Six people responded to my article "Square Roots give Powers". 
They are:
  Mark Manasse	=  ihnp4!gargoyle!msm
  Dave Clark	=  ihnp4!houxm!homxa!wdc
  Albert Algava	=  ihnp4!houxm!hound!5143ama	
  Kevin Martin	=  kpmartin
  		=  allegra!hplabs!hplabsb!ayanoglu
  Roy Haas	=  allegra!ulysses!gamma!exodus!rwh
All of them had correct methods of justifying the result I mentioned.
Kevin even suggested an improvement.  A proof was mentioned by Roy,
and one is included below.  Several of the arguments are summarized 
here:
=================================================================
We want to show that
	(1+y*(x^(1/(2^n))-1))^(2^n)	~=  x^y
Let M=2^n.  What we want to show is:
	(1+y*(x^(1/M)-1))^M		~=  x^y
Now, let  a = x^(1/M)-1.  Then what we are looking at is:
	(1+y*a)^M			~=  ((1+a)^M)^y
But, ((1+a)^M)^y = ((1+a)^y)^M.  So, taking power 1/M, we get:
	(1+y*a)				~=  (1+a)^y
This last approximation is well known as a generalation of the
binomial expansion.  Accuracy improves for "a" small, and here,
"a" gets small quickly as "n" gets large.  Kevin Martin points 
out that the identity can be sharpened by taking three (or more) 
terms on the left side instead of just two.  For instance,
	(1+ y*a + .5*y*(y-1)*a^2)	~= (1+a)^y
is an improvement.
=================================================================
Here is a short proof that the process really does converge:

The proof is one that uses limits, along the lines of those proofs
that are used in elementary calculus.  Recall the algorithm:

    Enter the number  x.
    Press the "square root" key  N  times.
    Subtract 1.
    Multiply by  y.
    Add 1.
    Press the "square" key  N  times.

Pressing the SQRT key  N  times gives      
    (((x^.5)^.5)...)^.5 = x^(1/(2^N)).  
To simplify, I write M=2^N.
Thus
    (((x^.5)^.5)...)^.5 = x^(1/(2^N)) = x^(1/M).
Combining the rest of the steps, and calling the result  Z, we get:
    Z = (1+y*(x^(1/M) - 1))^M.
The problem is to show that for N (and hence M) large enough, this
expression is approximately x^y.  That is, that

    Z --> x^y,  as  M --> infinity.

Now,
    ln Z =  M * ln ( 1+y*(x^(1/M) - 1) )

                ln ( 1+y*(x^(1/M) - 1) )
             =  --------------------------------------
    		1/M

The above quotient satisfies the conditions of one version 
of L'Hospital's rule.  Thus, differentiating both numerator 
and denominator with respect to M gives
    limit ln Z = limit W
where
         (1 / ( 1+y*(x^(1/M) - 1) )) * y * (ln x) * (x^(1/M)) * (-1/M^2)
    W = -----------------------------------------------------------------
    		(-1/M^2)

      =  (ln x^y) * (x^(1/M)) / ( 1+y*(x^(1/M) - 1) )

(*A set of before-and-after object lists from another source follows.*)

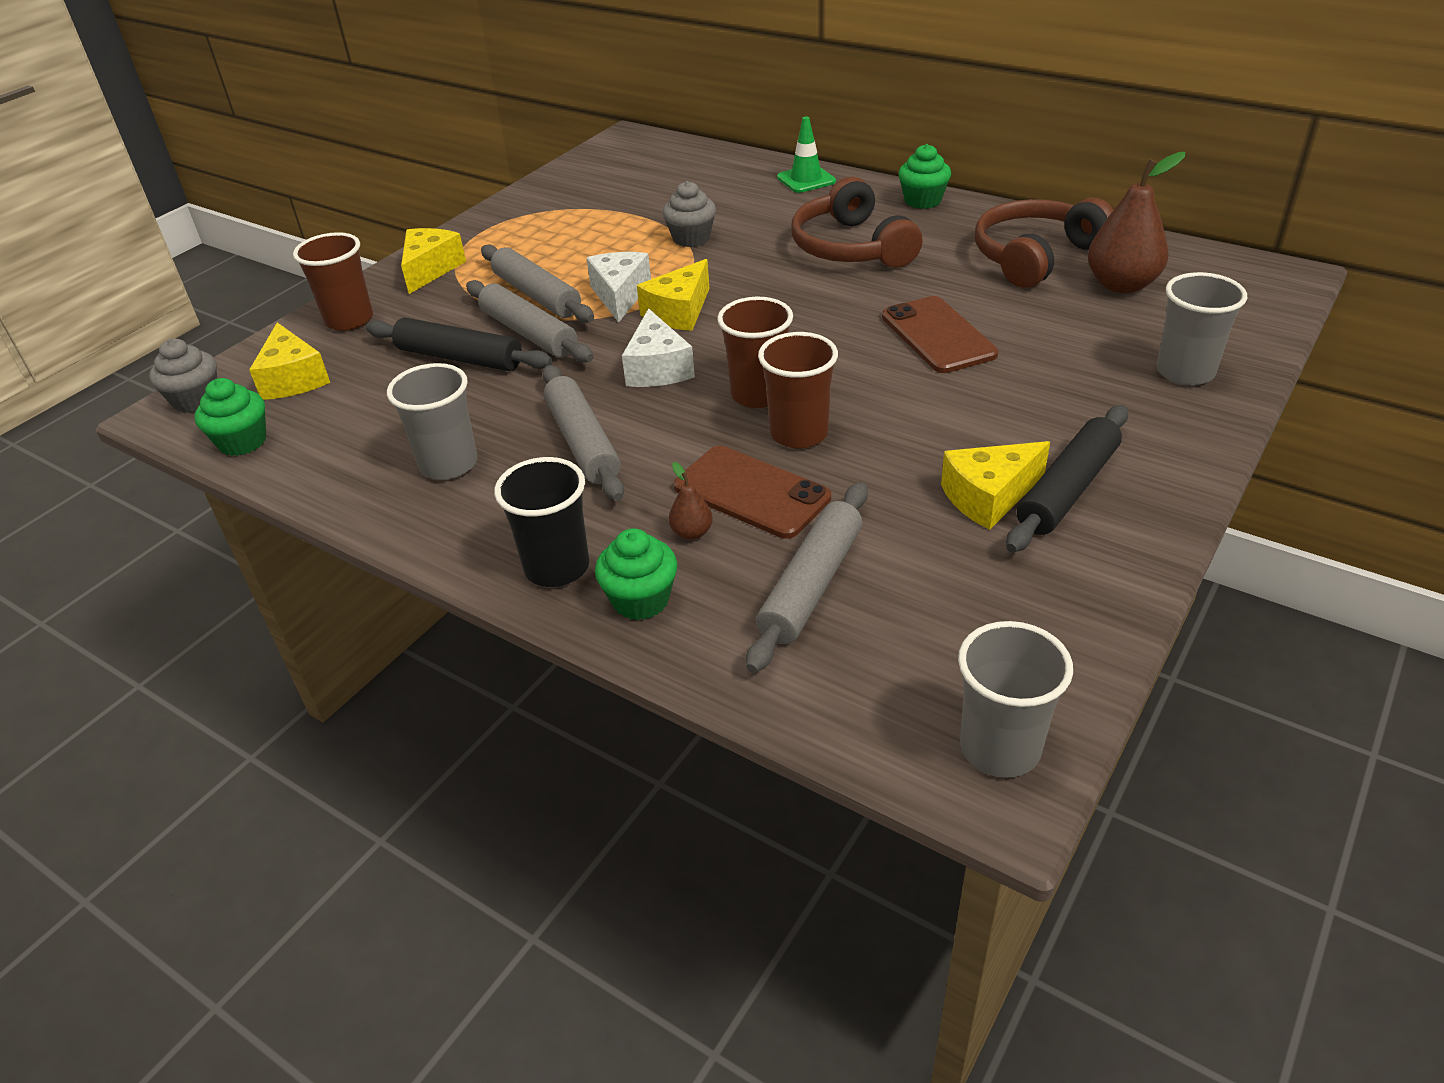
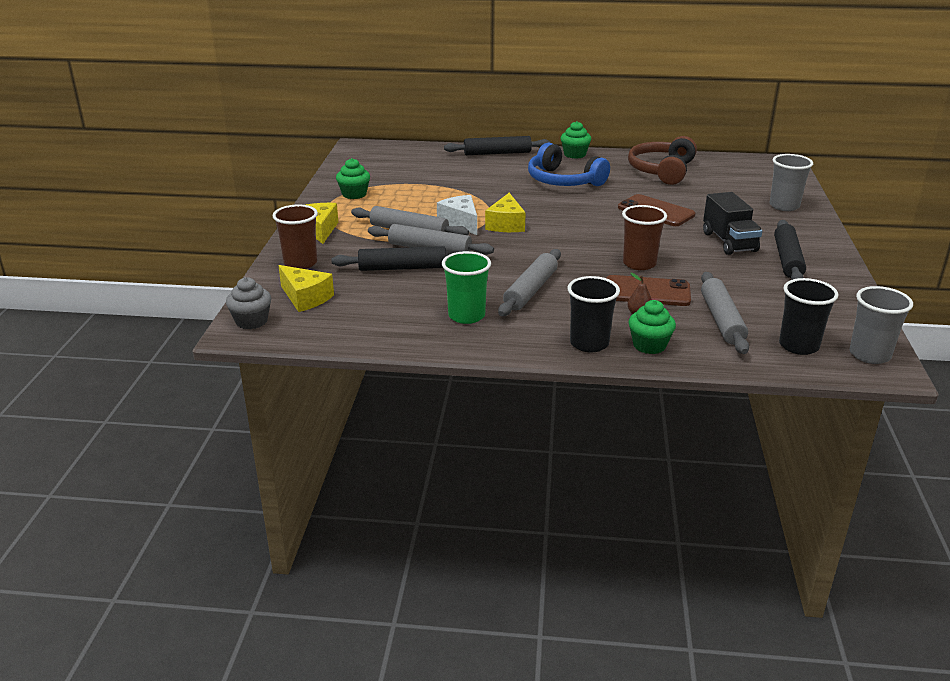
camera: 30 degrees left, 10 degrees down
green cupcake [195,378,266,456] -> green cupcake moved to [336,158,370,199]
grey cup [387,363,477,480] -> green cup [442,251,491,324]
grey rolling pin [543,365,624,501] -> grey rolling pin turned 75 degrees clockwise [498,249,561,316]
white cheese [622,308,695,387] -> none
grey cupcake [662,181,716,247] -> none
brown cup [717,297,793,408] -> none
green traffic cone [777,117,836,193] -> black rolling pin [444,136,551,155]
brown headphones [791,177,923,268] -> blue headphones [528,143,610,186]
yellow cheese [941,441,1050,530] -> none
brown pear [1088,152,1185,293] -> none
none -> black truck [703,192,762,255]
none -> black cup [779,278,838,355]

But, as M-->infinity,  (1/M)-->0, and  x^(1/M)-->1.  And thus,
    W-->(ln x^y) * (1) / (1+y*(1 - 1) )
        = ln x^y.
Hence,
    limit ln Z = ln x^y, and
      limit Z  = x^y.
    					Q.E.D.
=================================================================
How many times should I press the SQRT key?  Here is a simple
heuristic:  For numbers "x" bigger than "1", successive square roots 
get closer and closer to 1.  Because the machine truncates, you do not
want to press too many times, because eventually the some successor
could become 1.  So watch the display.  The numbers become the form
	1.0000xxxx
A good time to stop is when there are about as many zeros as there are
digits "x" to the right of the zeros.